Pesquisadores da Binghamton University relataram evidências de que a atenção visual de crianças a expressões faciais emocionais muda conforme os sintomas depressivos — e que a direção dessa mudança depende do histórico familiar de depressão.
A equipe acompanhou 242 crianças e suas mães durante dois anos, trazendo as famílias de volta para avaliações a cada seis meses, de acordo com materiais da Binghamton University publicados pelo ScienceDaily.

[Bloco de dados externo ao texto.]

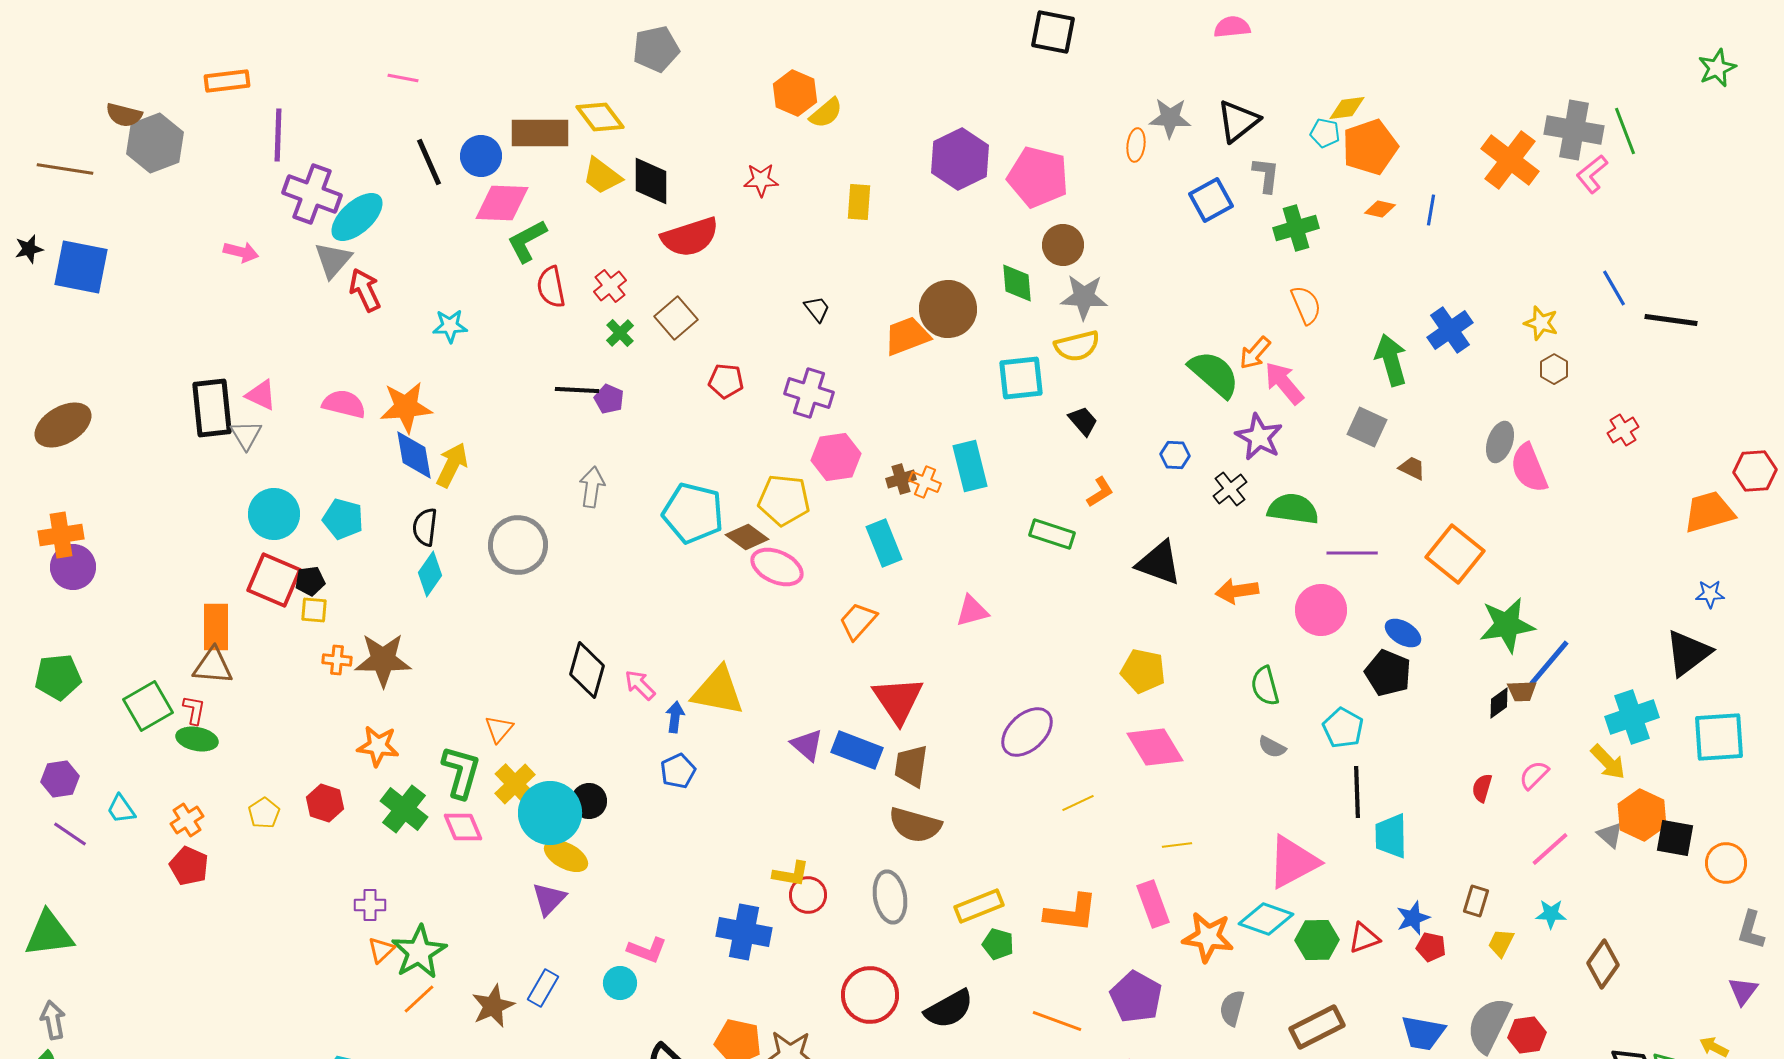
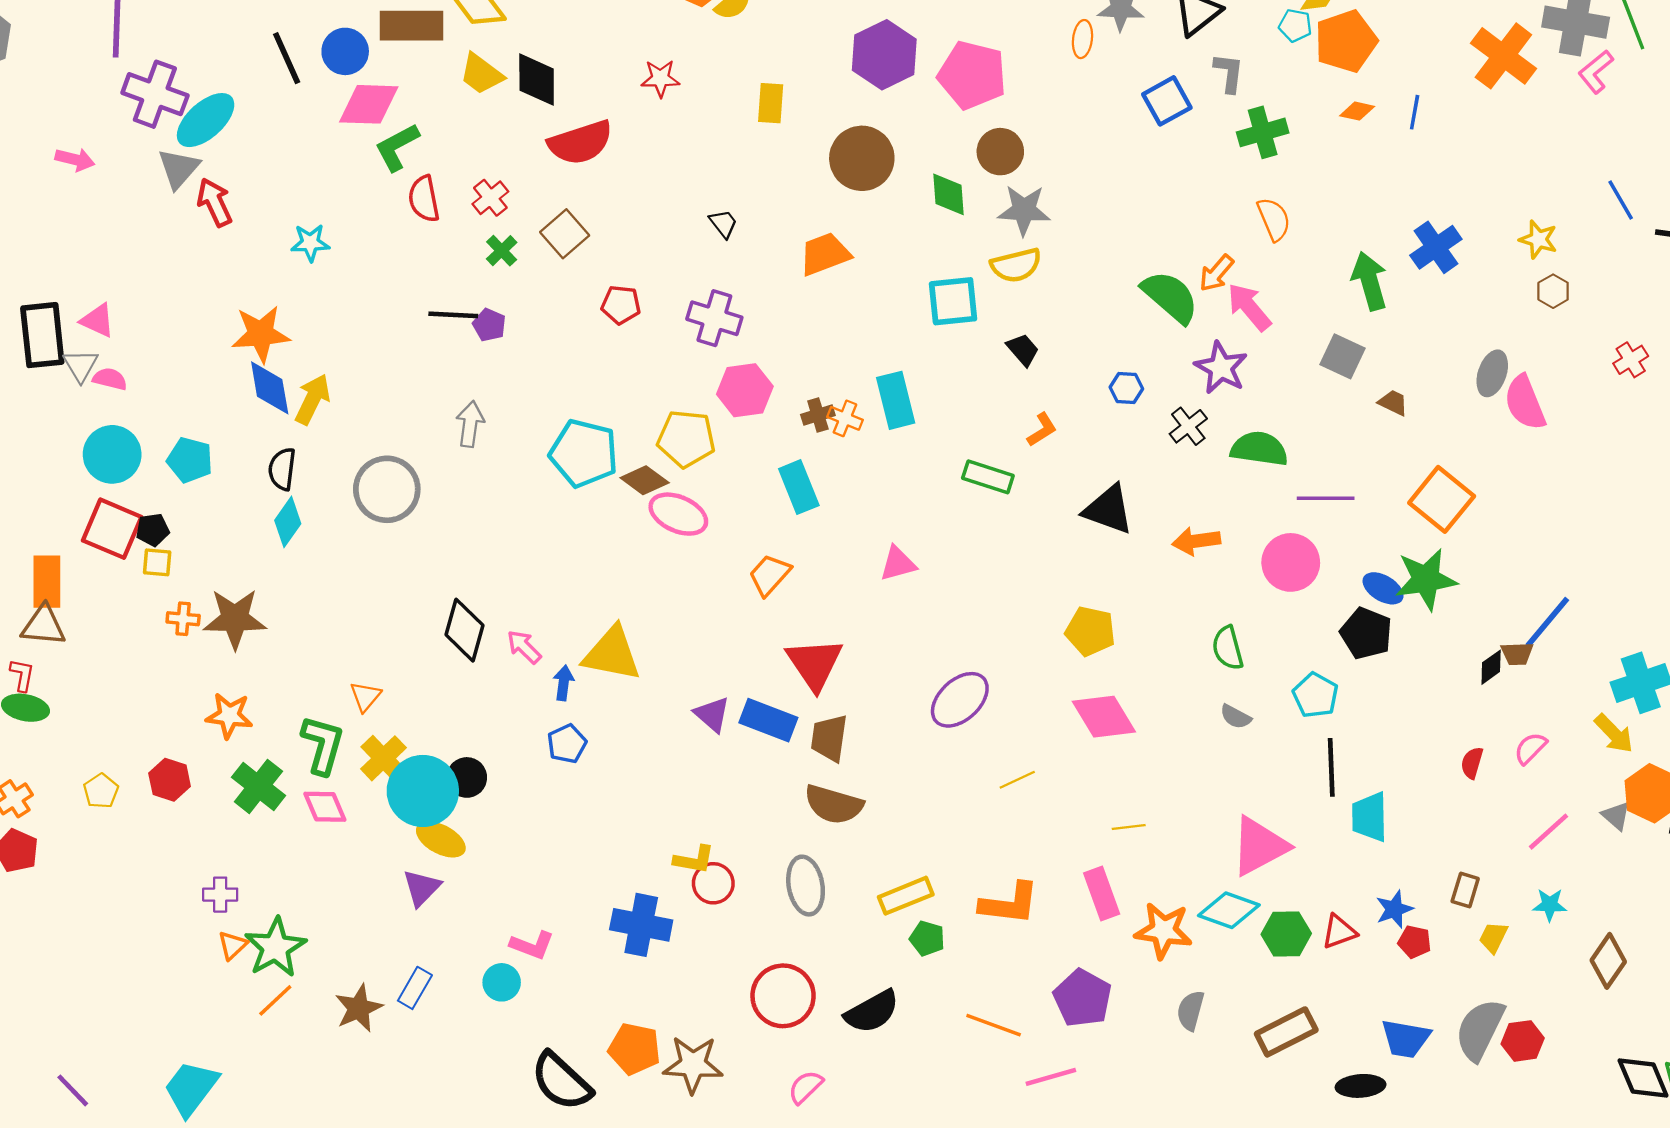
brown circle: (948, 309) -> (862, 158), moved
pink semicircle: (344, 404) -> (110, 379), moved, size x0.7
green star: (1507, 625) -> (1426, 579), moved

Durante cada visita, as crianças visualizavam pares de rostos em uma tela: um neutro e outro mostrando uma expressão emocional como feliz, triste ou irritada, enquanto um rastreador ocular registrava quais rostos prendiam sua atenção e por quanto tempo.
Os pesquisadores relataram padrões diferentes de acordo com o histórico clínico materno. Entre crianças cujas mães tinham um histórico de transtorno depressivo maior (TDM), aumentos nos sintomas depressivos das crianças foram associados a uma maior atenção a rostos tristes. Para crianças cujas mães não tinham histórico de depressão, o aumento nos sintomas depressivos foi, em vez disso, ligado a passar menos tempo prestando atenção em rostos felizes, informou o resumo da universidade.
Brandon Gibb, diretor do Instituto de Transtornos de Humor de Binghamton e professor de psicologia, disse que muitas das vulnerabilidades que os pesquisadores estudam ainda estão em desenvolvimento na infância, tornando possível observar mudanças à medida que emergem.
A autora principal, Kelly Gair, estudante de doutorado em Binghamton, disse que o estudo examinou como os padrões de atenção e os sintomas depressivos podem ser “mutuamente preditivos” ao longo do tempo — uma abordagem que os pesquisadores descreveram como inovadora para esta linha de trabalho.
O artigo — intitulado “Relações Transacionais Entre Vieses de Atenção para Estímulos Afetivos e Sintomas Depressivos em Filhos de Mães Com e Sem Transtorno Depressivo Maior” — foi publicado no Journal of Psychopathology and Clinical Science, de acordo com o comunicado do ScienceDaily, que também lista o DOI do artigo (10.1037/abn0001132).